17 March 2014

Rare female-to-female HIV transmission case in US



 AN extremely rare case of HIV infection between two women has been reported in the USA.
 In its weekly morbidity and morality report, released late last week, the Center for Disease Control (CDC) said that it was highly likely a 46-year-old Texan woman had contracted the virus from her female partner.
During 2012, the woman engaged in a six-month long relationship with another woman infected with HIV who had ceased to take antiretroviral drugs two years earlier.
The CDC said pinpointing female-to-female HIV transmission was difficult due to other risk factors, such as sharing needles or heterosexual sex, being present in most cases.
However, in this case, these other risk factors were not reported. For instance, the relationship between the women was monogamous and the newly infected woman had not had heterosexual sex for over a decade. Continue.

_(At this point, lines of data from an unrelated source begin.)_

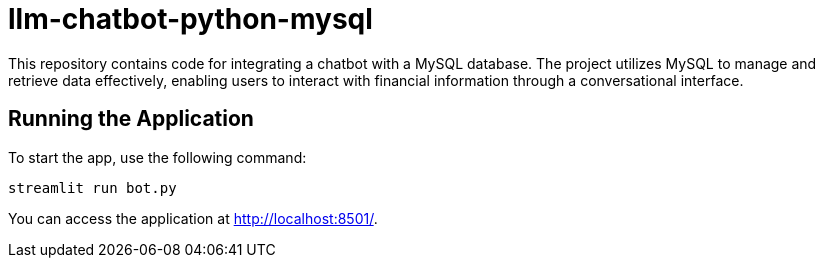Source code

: # llm-chatbot-python-mysql

This repository contains code for integrating a chatbot with a MySQL database. The project utilizes MySQL to manage and retrieve data effectively, enabling users to interact with financial information through a conversational interface.

## Running the Application

To start the app, use the following command:

```bash
streamlit run bot.py
```

You can access the application at http://localhost:8501/.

In addition, said the CDC, there were other links that suggested the 43-year-old positive woman had passed the virus to her negative partner: “Laboratory testing confirmed that the woman with newly diagnosed HIV infection had a virus virtually identical to that of her female partner.”
The woman, who regularly donated blood to supplement her income, admitted herself to hospital in April 2012 complaining of symptoms including a sore throat, fever, vomiting and frequent diarrhoea. At the time, an HIV test taken by the hospital came back negative. However, a little over two weeks later the woman again went to donate blood and on this occasion a test revealed she was HIV positive.
HIV infection between women can occur due to exposure to vaginal or other body fluids, to blood from menstruation or to exposure to blood from trauma during rough sex.
The CDC reported that the couple had described their sexual contact as: “at times rough to the point of inducing bleeding,” while intercourse had also occurred during either woman’s menstrual cycle.
It was vitally important HIV-discordant couples, of all genders, received counselling regarding safer sex practices, said the CDC.